Passage for review START

Q. Since it is resin do I have to wash it?
A. Not all of the model have mold release on them, or enough to matter. Rule of thumb is if there is a shiny spot, wash it. (answer changed 30 May 11) 

Q. What about the imperfections?
A. Like typical resin you are still going to have some mess ups. There will be small air bubbles at times and mold lines that will need to be removed. Unlike the old pewter models, you will not need a file set to remove them properly. * if you have a set of models that are extremely bad, call GW customer service for your country and let them know, it has been reported that there are some really bad models out there.*

Q. Can they be heated to straighten them out?
A. Yes, hot water or a hair dryer can be used to straighten them out (a word of warning, the coolest temperature that you can bend is the best. Some people advise against hair dryers, some folks, like myself have used boiling water to best stuff back, in general start with warm and then move to hot tap water, only use stuff like hair dryers when you absolutely can not get the model to water).

Passage for review END
Dataset records START

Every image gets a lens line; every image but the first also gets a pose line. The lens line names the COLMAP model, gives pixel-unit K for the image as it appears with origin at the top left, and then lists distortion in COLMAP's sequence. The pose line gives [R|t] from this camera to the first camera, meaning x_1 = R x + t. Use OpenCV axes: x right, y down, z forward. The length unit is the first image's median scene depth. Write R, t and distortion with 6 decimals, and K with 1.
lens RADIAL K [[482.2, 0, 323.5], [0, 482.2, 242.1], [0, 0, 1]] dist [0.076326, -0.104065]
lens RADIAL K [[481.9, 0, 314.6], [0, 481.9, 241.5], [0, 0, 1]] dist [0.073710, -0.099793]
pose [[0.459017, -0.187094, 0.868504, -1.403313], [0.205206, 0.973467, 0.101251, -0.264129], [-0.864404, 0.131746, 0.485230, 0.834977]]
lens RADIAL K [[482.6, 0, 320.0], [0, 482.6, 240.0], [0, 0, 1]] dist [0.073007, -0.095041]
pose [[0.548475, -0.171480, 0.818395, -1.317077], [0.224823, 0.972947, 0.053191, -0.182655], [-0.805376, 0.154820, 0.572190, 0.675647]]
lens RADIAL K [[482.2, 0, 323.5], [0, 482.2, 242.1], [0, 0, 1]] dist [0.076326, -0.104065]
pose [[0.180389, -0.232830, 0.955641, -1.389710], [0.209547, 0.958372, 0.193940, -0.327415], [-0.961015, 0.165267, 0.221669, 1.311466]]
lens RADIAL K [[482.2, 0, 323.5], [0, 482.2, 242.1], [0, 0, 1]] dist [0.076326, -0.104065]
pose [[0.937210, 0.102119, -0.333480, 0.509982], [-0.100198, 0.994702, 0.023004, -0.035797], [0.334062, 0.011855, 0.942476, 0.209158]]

Dataset records END
Dataset records START

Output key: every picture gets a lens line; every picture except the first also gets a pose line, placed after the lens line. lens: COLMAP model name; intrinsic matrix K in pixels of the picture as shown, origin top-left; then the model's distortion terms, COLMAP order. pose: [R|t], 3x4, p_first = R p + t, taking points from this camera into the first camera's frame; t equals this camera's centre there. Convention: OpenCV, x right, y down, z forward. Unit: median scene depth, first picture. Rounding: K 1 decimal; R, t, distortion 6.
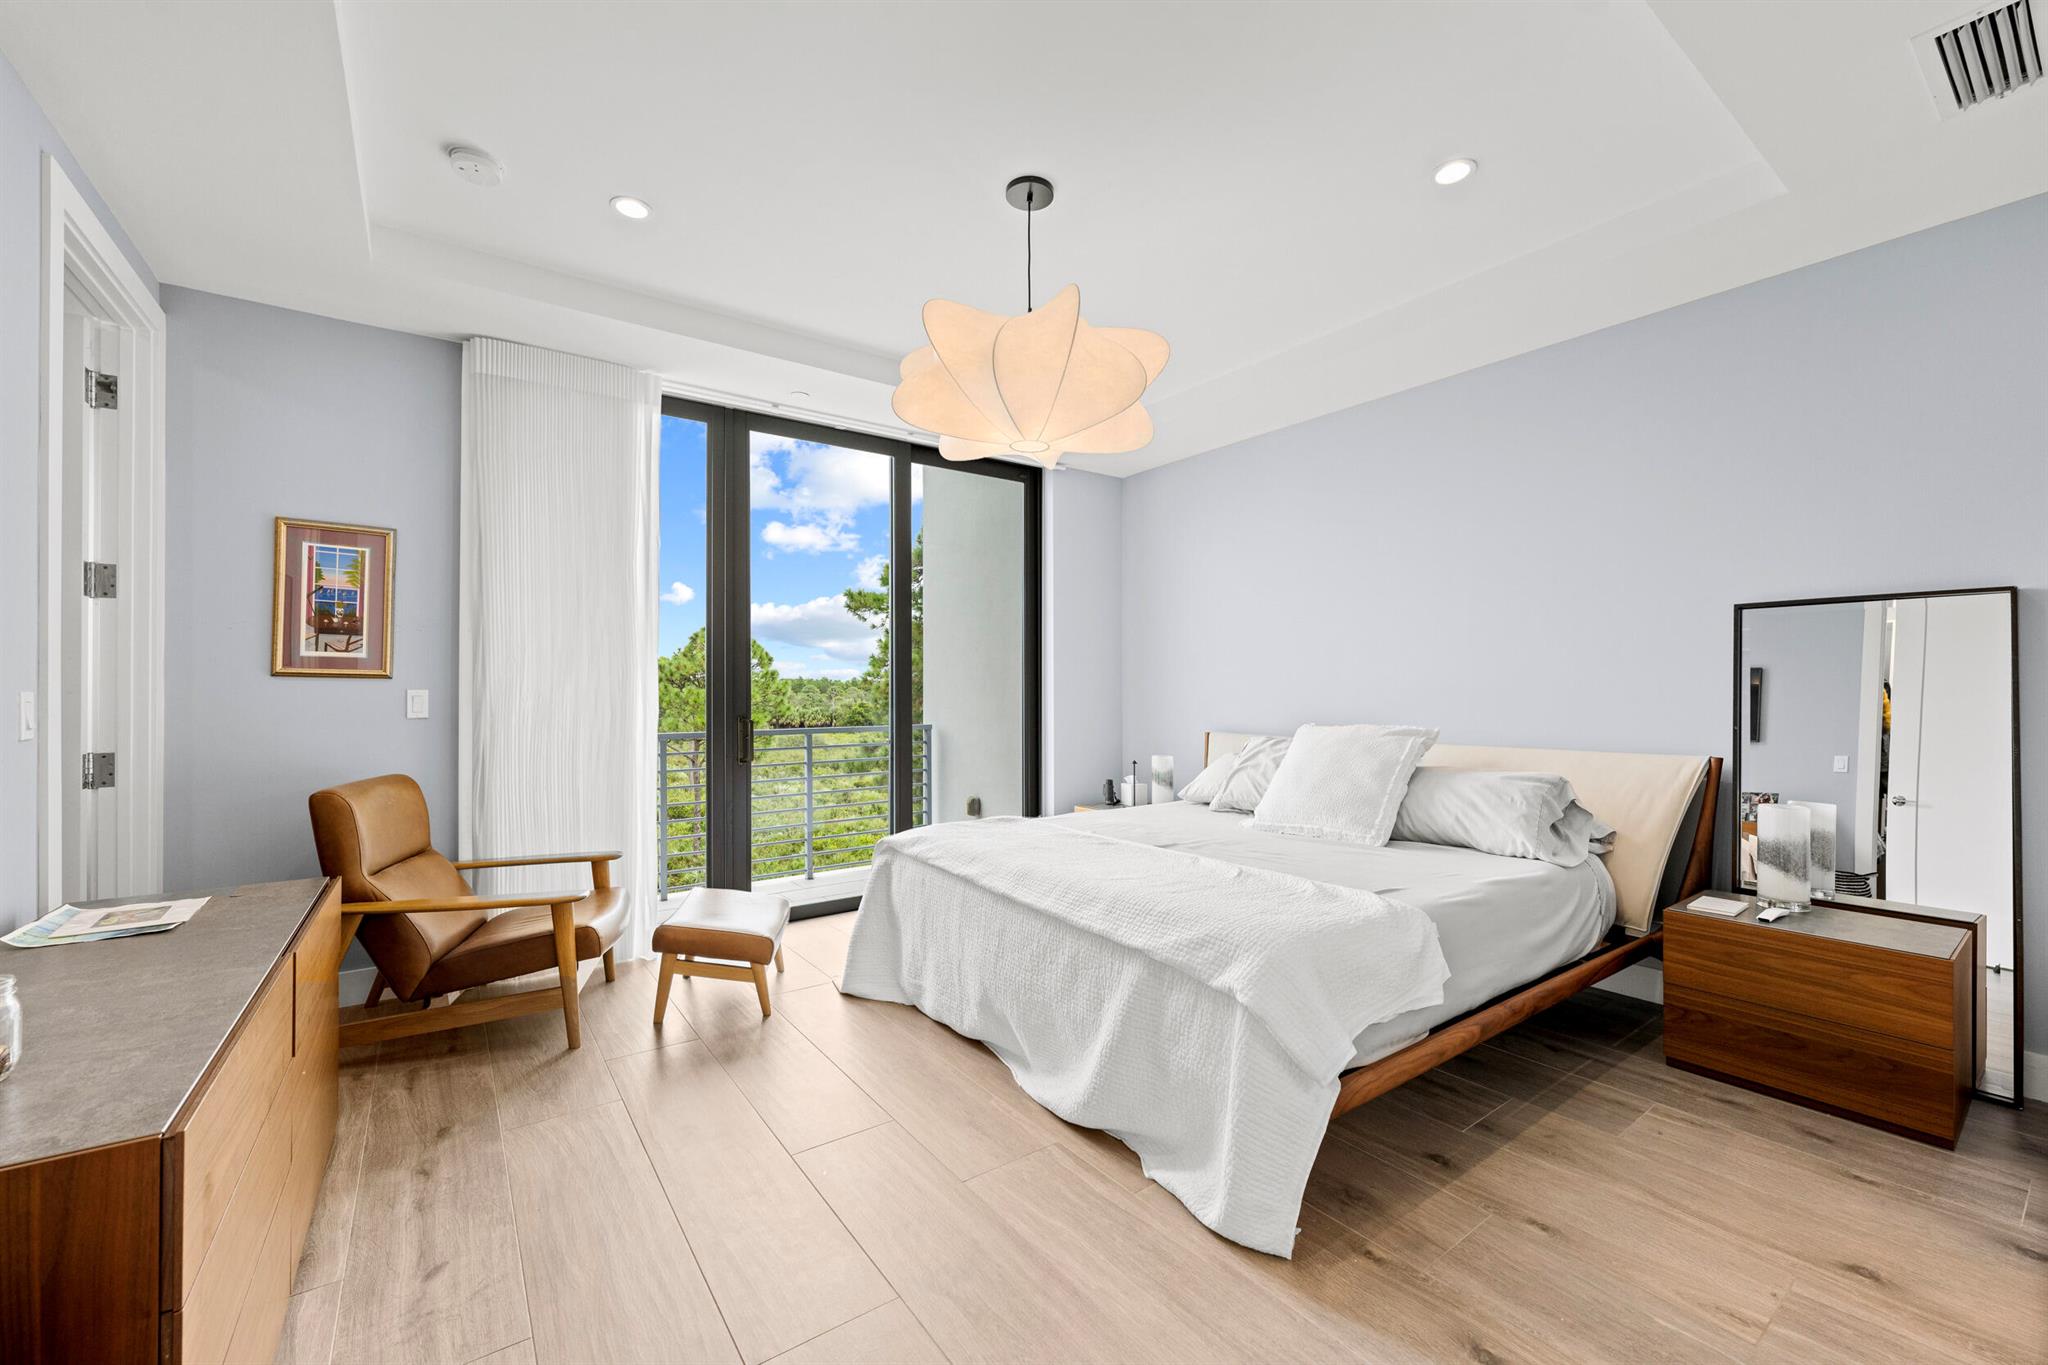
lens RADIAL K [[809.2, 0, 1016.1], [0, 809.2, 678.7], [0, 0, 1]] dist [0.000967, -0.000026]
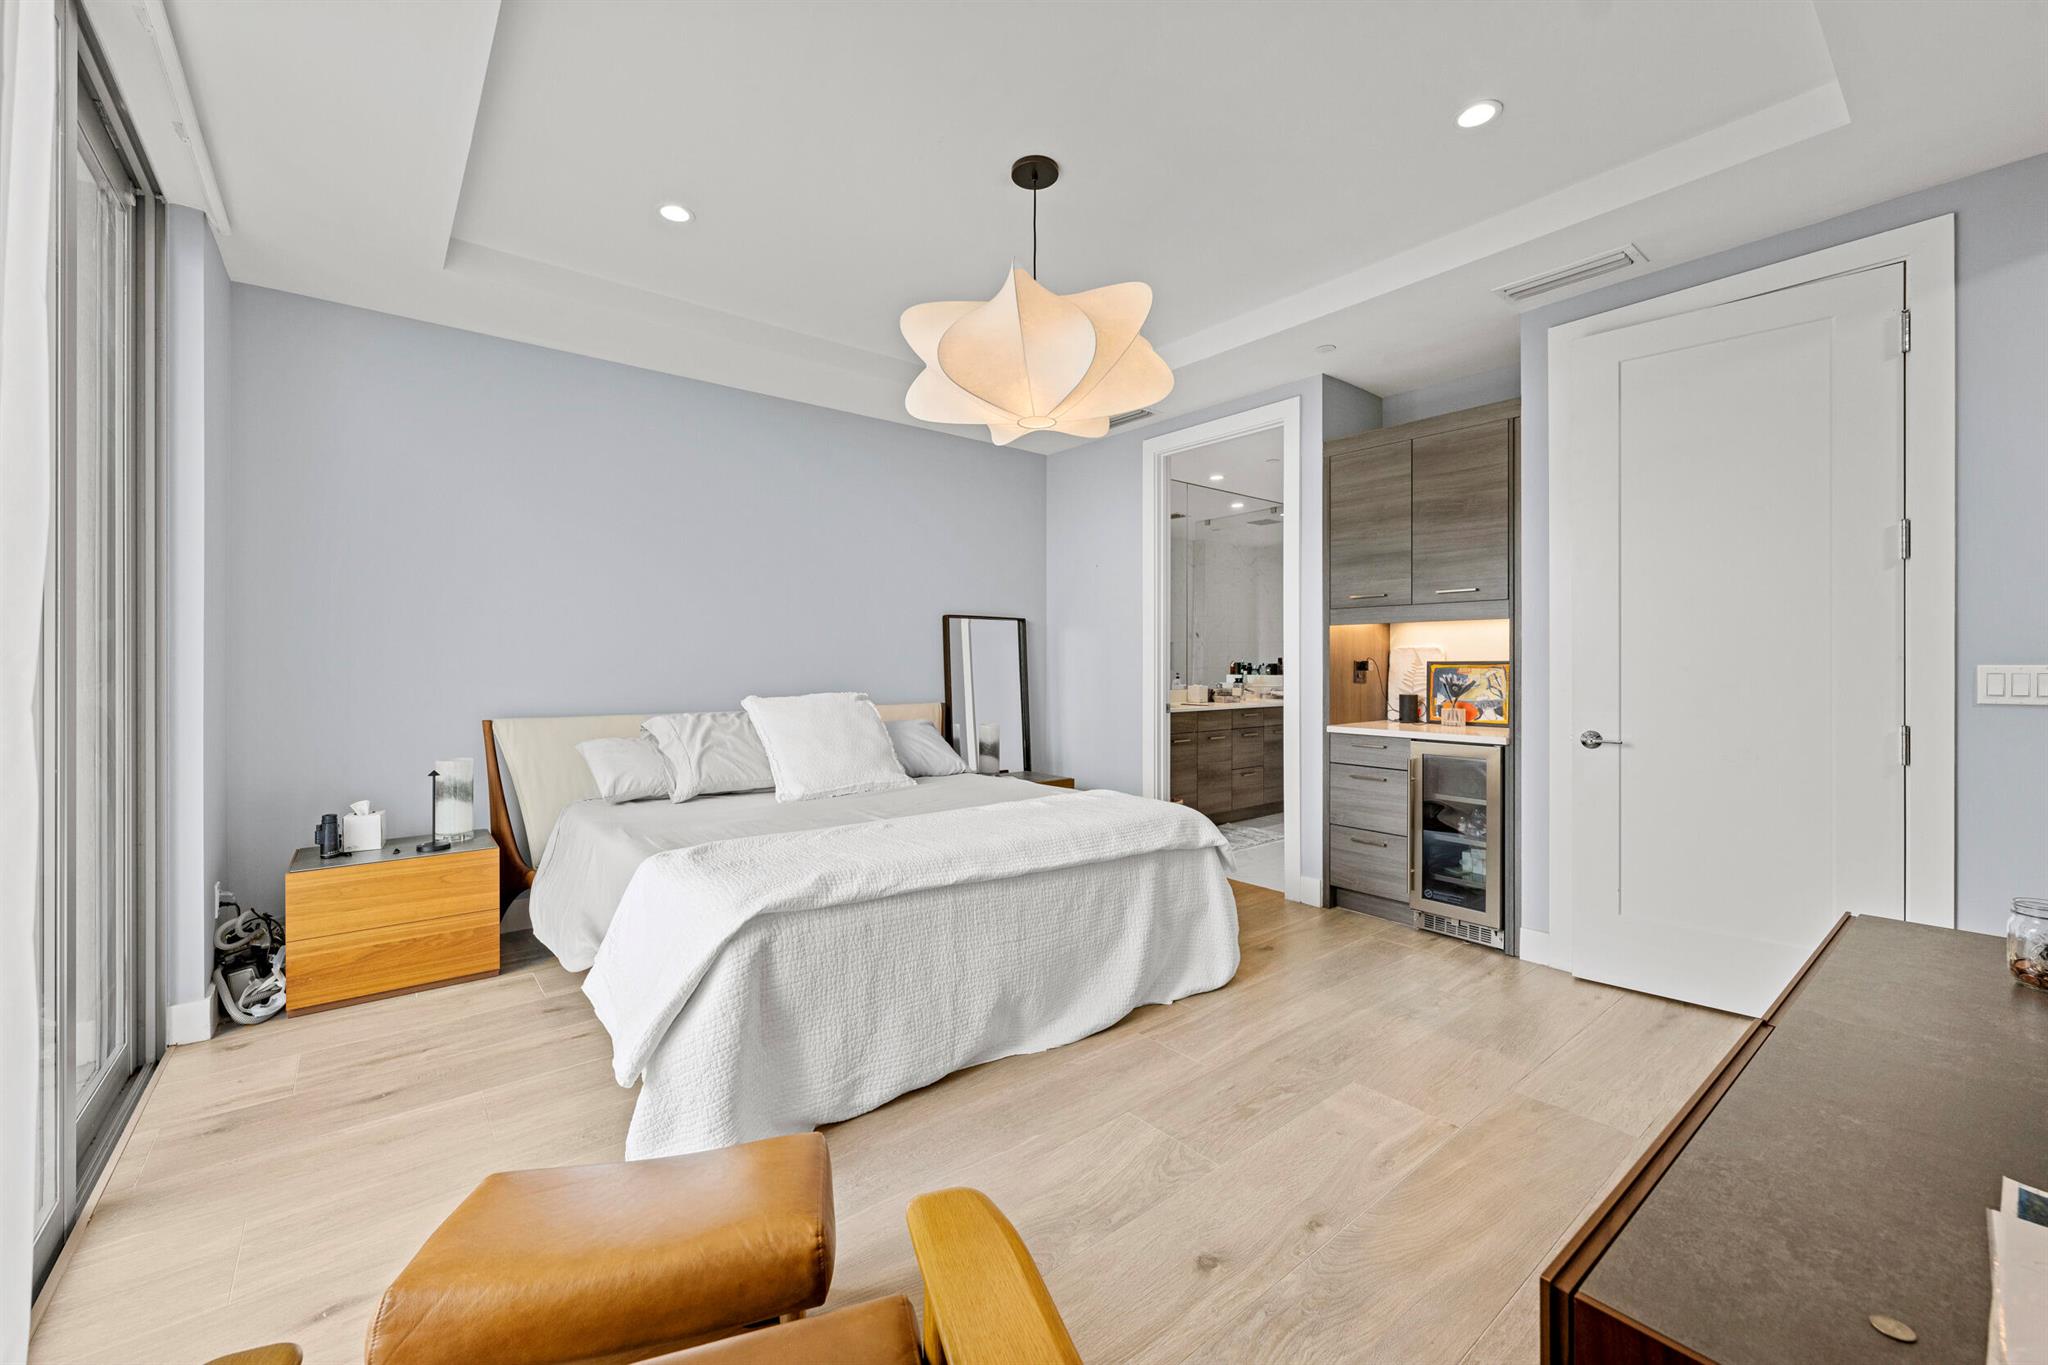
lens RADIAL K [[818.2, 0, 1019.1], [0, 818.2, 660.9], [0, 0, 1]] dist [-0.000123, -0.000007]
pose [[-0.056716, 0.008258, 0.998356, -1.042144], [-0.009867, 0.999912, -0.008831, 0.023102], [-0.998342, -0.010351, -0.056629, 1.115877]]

Dataset records END
Dataset records START

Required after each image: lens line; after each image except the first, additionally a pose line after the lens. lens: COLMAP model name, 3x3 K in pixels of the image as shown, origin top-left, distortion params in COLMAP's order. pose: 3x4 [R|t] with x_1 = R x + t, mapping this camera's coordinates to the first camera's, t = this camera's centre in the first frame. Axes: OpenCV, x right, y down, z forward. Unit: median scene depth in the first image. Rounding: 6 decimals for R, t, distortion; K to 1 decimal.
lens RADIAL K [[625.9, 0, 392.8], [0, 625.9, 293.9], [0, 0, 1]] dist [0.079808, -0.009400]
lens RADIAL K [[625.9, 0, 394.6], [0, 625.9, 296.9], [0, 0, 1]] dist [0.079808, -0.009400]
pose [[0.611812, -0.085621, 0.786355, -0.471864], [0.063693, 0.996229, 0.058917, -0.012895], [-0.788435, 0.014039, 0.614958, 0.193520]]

Dataset records END

What this exercise asks.
1. Decide whether each statement below agrees with the resin model FAQ, answering yes or no and quoting the words of the FAQ that settle it. (a) A file set is needed to remove mold lines properly. (b) Hot water can be used to straighten the models. (c) Every model has mold release on it.
2. Write out the part of the resin model FAQ that opens with the words containing "Q. Can they" and closes with "model to water).".
3. Write what comes next in the resin model FAQ, picking up after its last sentence.

Replies.
1.
(a) No: "Unlike the old pewter models, you will not need a file set to remove them properly."
(b) Yes: "Yes, hot water or a hair dryer can be used to straighten them out"
(c) No: "Not all of the model have mold release on them, or enough to matter."

2.
Q. Can they be heated to straighten them out?
A. Yes, hot water or a hair dryer can be used to straighten them out (a word of warning, the coolest temperature that you can bend is the best. Some people advise against hair dryers, some folks, like myself have used boiling water to best stuff back, in general start with warm and then move to hot tap water, only use stuff like hair dryers when you absolutely can not get the model to water).

3.
Q. Are the new models a similar weight to plastic models models of a similar size?
A. The new models are actually lighter.

Q. Do you need to prime them?
A. This is a matter of opinion but all models need to be primer-ed.

Q. How hot does the water have to be to bend? Tap hot, coffee hot, or boiling hot?
A. Normally Tap hot will work.)

Q. How should you cut them for conversions? Hobby knife, clippers or files? I don't want to use clippers just to find out it cracks the model or something.
A. Reports have it that these are much like plastics that GW produces. That being said you should be able to use clippers (I do on FW stuff) but test it on a piece of sprue that in in ever blister now!

Q. will the paint stick to it as good as on the GW plastic models?
A. I recommend that you primer but the paint should stick pretty well on it's own if the model does not have mold release ect on it.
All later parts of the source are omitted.